═══ Quoted passage

He was voted BBC Wales Sports Personality of the Year in 1972. The same year he came third in the BBC Sports Personality of the Year and was a member of the Team of the Year.

In 1974 he was appointed an OBE for services to sport. In 1996 he was inducted into the Welsh Sports Hall of Fame.

===Positions and career after competing===
After his retirement from competing, Meade was a dedicated contributor to the equestrian world. He served on the British Horse Society’s council and was chairman of the British Horse Foundation. He was also formerly president of the British Equestrian Federation, a member of the International Equestrian Federation’s (FEI) Eventing Committee and then a bureau member and chairman of its Northern European Group of Nations. He served on the sport's governing body in the UK (now British Eventing) continuously for over 30 years until after its reorganisation in 1996 when he was made a vice president.

He was an FEI judge and course designer, roles that took him all over the world. He was also a well-respected judge of show horses. Latterly, Meade worked as an equestrian expert witness and continued to train riders from his home in South Gloucestershire.

══════

- Exercise instructions -
1. Summarize the passage on Meade's honors and later career in two sentences.
2. Write out the part of the passage on Meade between "He was an FEI" and "in South Gloucestershire.", inclusive.

═══ Input data

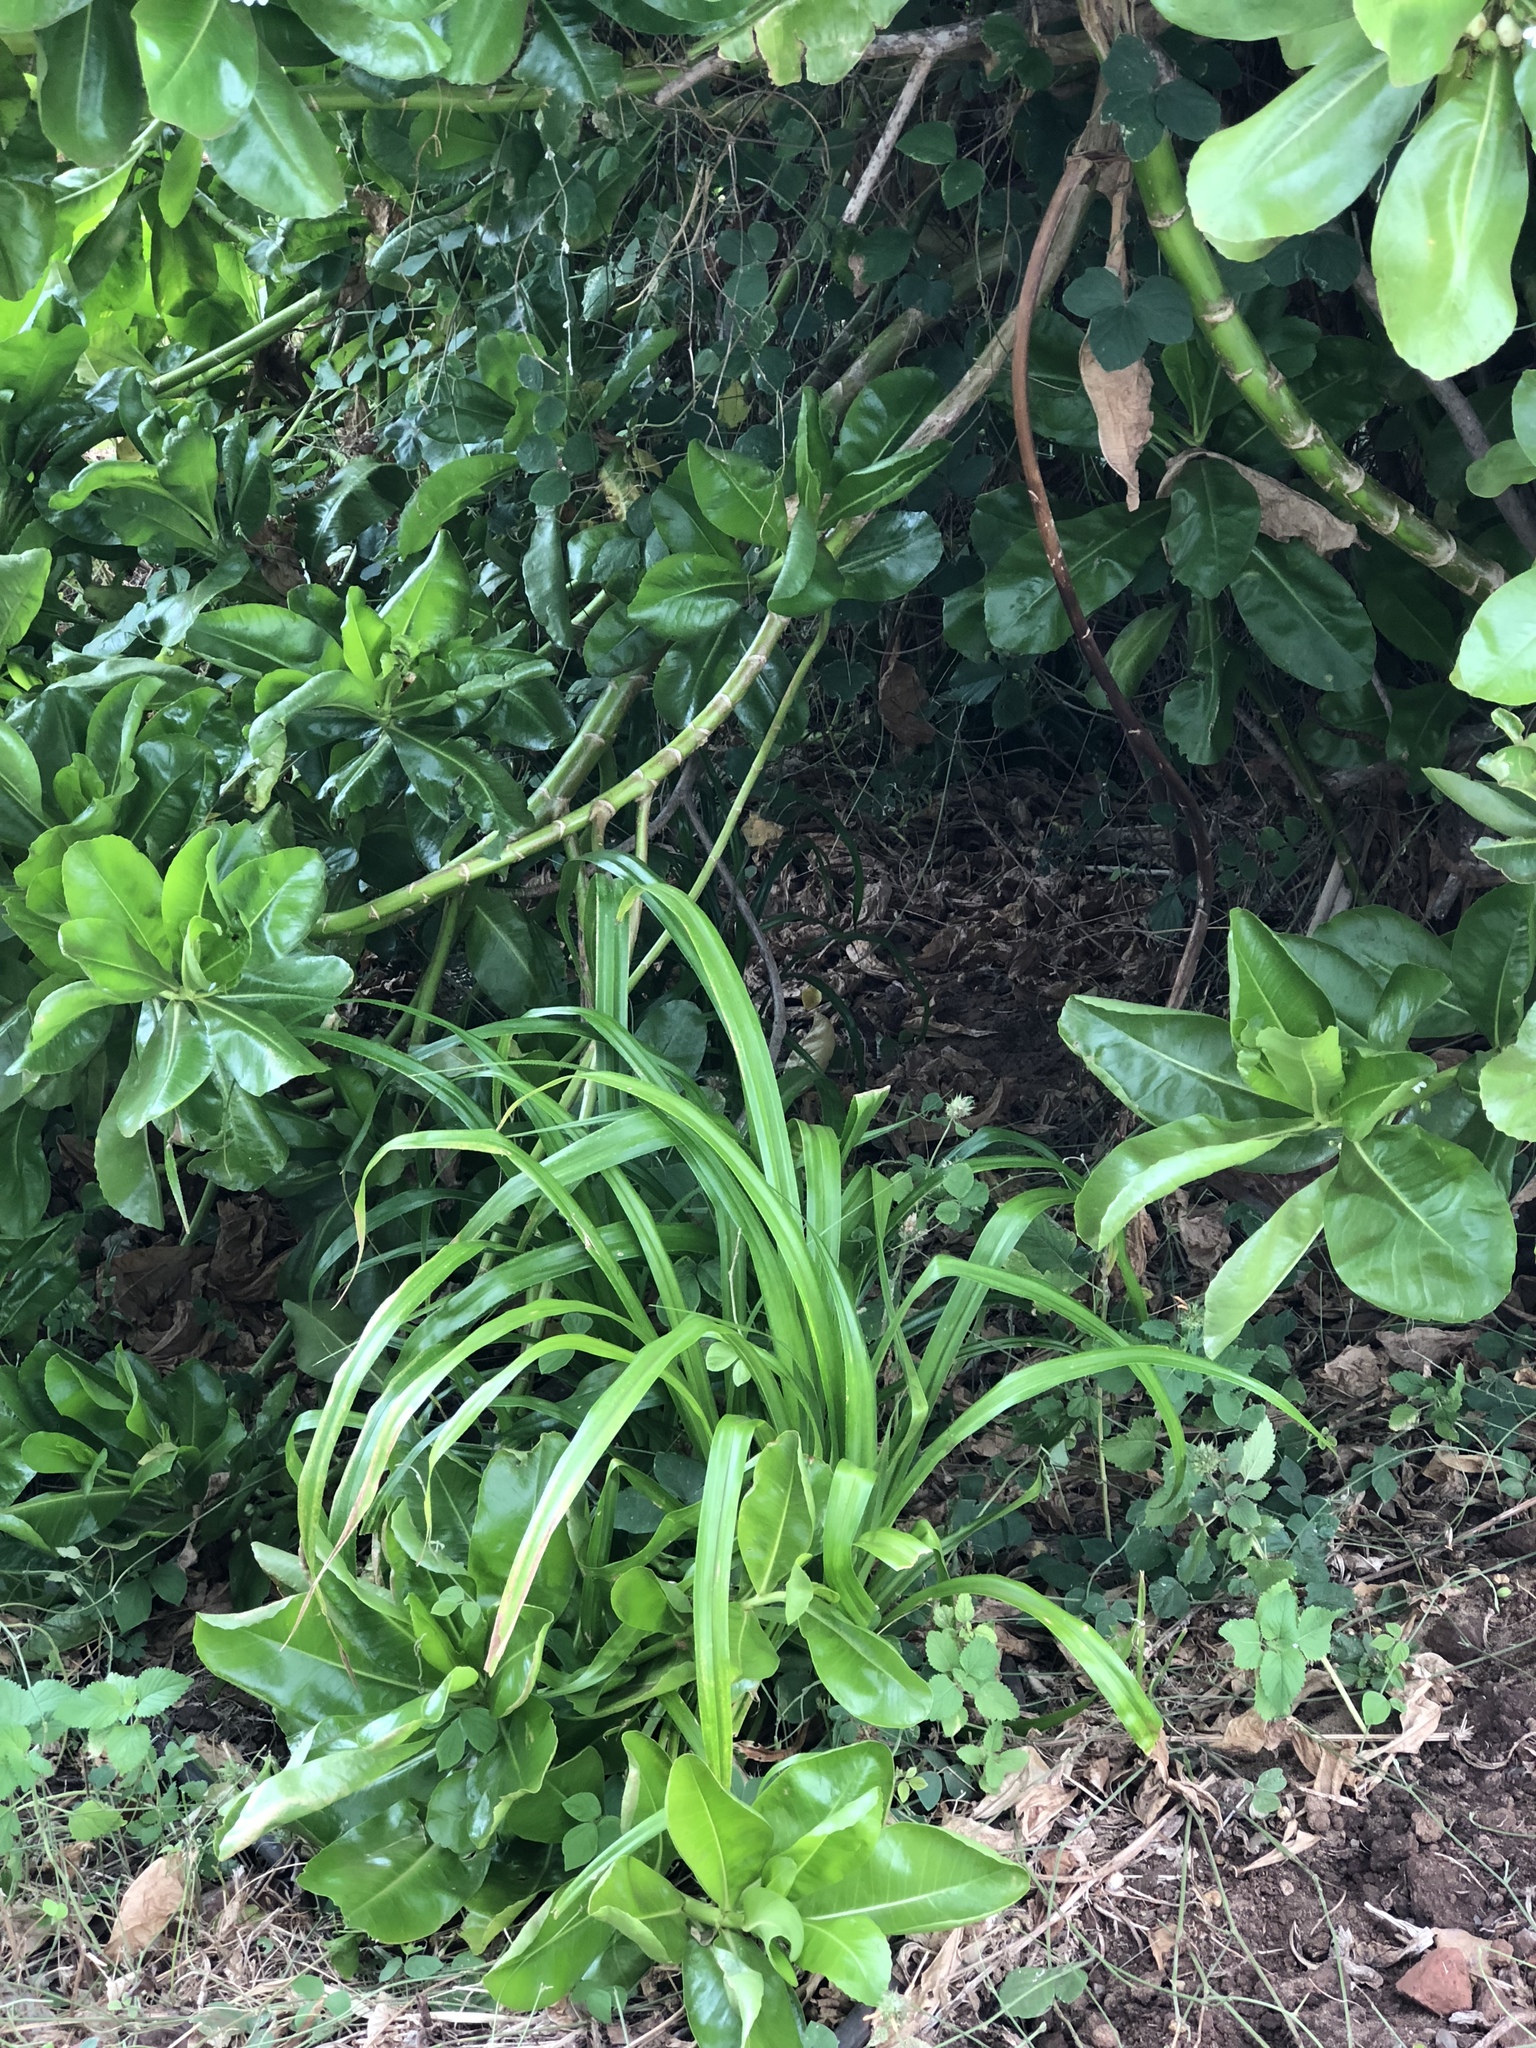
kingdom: Plantae
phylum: Tracheophyta
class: Liliopsida
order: Pandanales
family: Pandanaceae
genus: Pandanus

══════

- Results of the exercise -
1. Meade was voted BBC Wales Sports Personality of the Year in 1972, was appointed an OBE in 1974, and was inducted into the Welsh Sports Hall of Fame in 1996. After retiring from competing, he held posts in bodies such as the British Horse Society, the British Equestrian Federation and the FEI, and worked as an FEI judge and course designer, a show horse judge, an equestrian expert witness and a trainer of riders.

2.
He was an FEI judge and course designer, roles that took him all over the world. He was also a well-respected judge of show horses. Latterly, Meade worked as an equestrian expert witness and continued to train riders from his home in South Gloucestershire.